Gregory Wilson, chief information security officer for Putnam Investments, said he has seen an increase in phishing attacks in which hackers send a fake message to take over an account and steal the assets. If these types of attacks are not stopped, there is a very short window of time for authorities to get the money back, according to Wilson.

“You need to get [the money] back in two days; otherwise, the ability to get those funds back drops significantly,” he said.

Both experts said fiduciaries for retirement plans should be well versed in guidance the U.S. Department of Labor put out last year on cybersecurity for retirement benefits. The guidance provides both best practices for ERISA-covered retirement plans and guidance on how to select a service provider with strong cybersecurity practices.

Wilson of Putnam said that while it is important for fiduciaries to follow the DOL guidelines, they should understand those guidelines are just a foundation to build on for the specific circumstances of a plan administrator.
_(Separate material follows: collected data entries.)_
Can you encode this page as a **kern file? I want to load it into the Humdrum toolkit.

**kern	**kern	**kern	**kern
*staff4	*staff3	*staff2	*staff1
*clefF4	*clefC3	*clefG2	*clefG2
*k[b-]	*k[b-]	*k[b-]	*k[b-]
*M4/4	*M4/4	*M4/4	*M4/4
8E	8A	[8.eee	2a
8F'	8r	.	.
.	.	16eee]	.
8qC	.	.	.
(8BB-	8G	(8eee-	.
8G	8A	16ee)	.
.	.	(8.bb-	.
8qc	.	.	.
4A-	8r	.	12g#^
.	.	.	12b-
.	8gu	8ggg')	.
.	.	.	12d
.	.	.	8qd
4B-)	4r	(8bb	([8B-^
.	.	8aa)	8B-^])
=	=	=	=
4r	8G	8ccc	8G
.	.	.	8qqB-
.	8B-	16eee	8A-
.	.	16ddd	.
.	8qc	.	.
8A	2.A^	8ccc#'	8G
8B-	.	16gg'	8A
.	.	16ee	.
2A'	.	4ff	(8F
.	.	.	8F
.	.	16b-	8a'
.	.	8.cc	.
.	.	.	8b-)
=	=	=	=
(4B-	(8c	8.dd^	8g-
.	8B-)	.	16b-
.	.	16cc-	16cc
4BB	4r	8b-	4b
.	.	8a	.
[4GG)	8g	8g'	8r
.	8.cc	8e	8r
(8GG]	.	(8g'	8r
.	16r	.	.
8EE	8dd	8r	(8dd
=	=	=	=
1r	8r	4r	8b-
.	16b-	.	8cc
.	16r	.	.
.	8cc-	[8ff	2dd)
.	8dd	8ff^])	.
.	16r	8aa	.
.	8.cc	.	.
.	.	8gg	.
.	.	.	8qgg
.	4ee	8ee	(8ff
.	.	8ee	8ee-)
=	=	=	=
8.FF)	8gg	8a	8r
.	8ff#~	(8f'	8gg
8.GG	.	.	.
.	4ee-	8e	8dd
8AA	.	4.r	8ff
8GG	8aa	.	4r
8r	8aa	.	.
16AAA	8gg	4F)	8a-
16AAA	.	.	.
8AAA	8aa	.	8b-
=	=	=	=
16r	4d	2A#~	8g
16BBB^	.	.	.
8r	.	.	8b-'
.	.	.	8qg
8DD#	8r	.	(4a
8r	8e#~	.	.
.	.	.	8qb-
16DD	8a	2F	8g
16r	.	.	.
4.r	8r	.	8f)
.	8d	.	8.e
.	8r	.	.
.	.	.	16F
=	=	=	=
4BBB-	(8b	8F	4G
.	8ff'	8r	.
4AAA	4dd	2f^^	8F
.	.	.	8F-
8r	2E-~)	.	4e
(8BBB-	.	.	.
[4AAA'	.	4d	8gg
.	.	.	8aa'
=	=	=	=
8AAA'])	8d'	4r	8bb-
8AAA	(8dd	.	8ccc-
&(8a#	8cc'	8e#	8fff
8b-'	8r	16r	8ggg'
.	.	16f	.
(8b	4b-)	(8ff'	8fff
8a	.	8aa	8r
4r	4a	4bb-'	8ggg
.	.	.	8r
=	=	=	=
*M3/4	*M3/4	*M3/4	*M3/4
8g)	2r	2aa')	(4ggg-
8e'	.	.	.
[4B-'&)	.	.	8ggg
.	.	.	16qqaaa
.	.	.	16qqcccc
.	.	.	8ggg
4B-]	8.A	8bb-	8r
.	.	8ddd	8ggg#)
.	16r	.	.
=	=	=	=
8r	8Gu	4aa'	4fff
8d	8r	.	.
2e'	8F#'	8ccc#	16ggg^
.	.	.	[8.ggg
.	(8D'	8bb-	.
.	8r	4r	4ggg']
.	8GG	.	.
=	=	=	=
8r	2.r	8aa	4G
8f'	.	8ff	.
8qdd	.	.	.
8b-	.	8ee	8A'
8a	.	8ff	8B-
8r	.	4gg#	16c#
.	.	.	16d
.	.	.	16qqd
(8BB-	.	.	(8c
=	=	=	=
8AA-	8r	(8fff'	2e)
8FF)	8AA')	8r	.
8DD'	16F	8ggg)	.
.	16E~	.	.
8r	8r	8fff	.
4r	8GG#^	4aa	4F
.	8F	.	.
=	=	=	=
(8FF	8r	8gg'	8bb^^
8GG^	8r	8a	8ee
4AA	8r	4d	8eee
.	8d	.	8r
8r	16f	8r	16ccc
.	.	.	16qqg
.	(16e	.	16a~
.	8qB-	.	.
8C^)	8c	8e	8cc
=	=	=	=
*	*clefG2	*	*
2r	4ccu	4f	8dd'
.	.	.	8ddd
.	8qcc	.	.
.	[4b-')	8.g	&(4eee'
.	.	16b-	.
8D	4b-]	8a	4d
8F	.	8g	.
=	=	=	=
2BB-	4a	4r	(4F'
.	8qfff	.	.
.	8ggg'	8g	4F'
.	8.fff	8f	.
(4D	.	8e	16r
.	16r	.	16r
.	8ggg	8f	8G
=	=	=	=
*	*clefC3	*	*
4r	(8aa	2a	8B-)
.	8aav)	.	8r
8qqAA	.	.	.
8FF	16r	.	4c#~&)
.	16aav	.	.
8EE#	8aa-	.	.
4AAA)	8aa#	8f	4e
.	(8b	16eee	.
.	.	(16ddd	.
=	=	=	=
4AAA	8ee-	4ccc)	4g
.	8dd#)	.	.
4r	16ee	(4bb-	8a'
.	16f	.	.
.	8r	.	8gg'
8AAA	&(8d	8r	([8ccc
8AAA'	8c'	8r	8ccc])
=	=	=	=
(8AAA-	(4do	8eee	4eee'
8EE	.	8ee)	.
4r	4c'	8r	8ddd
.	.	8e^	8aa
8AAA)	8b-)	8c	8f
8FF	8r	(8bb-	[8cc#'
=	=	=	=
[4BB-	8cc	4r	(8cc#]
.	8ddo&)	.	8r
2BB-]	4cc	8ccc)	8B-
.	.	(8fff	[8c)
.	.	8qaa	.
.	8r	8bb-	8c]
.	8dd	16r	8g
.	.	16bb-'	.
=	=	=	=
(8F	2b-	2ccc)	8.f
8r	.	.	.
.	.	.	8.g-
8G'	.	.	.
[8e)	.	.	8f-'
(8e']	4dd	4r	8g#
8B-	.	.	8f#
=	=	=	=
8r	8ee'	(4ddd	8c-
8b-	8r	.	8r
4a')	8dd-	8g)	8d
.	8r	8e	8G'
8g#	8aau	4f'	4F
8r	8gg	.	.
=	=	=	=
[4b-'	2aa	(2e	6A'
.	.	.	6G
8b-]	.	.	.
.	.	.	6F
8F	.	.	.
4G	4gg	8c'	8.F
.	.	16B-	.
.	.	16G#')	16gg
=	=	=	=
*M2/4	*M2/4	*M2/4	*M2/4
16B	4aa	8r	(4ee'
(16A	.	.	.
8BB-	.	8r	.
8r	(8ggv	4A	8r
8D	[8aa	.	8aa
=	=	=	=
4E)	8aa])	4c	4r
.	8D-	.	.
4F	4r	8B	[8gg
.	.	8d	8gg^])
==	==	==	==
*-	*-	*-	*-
“That is going to be the standard they are held to if something goes wrong,” Wilson said. “The thought is often to do the absolute minimum, but if something goes wrong, there are penalties, fines and institutional risk that comes into play. [Fiduciaries] need to do everything they can to entrust the assets.”

At Putnam, Wilson said he conducts “tabletop exercises” in which a specific financial scam is set up, and teams work on them as if they were actually happening. He once had the FBI come in to run a scenario in which even he did not know the setup, he said.

Wilson noted that one of the biggest issues arises when a decision-maker is unavailable, and the company cannot act quickly. It’s important, he said, to have an active chain of command to mitigate that risk.

“Murphy’s Law says that when something goes boom, the person you need won’t be available,” he said. “You don’t want to be holding the bag without a way to contact that person.”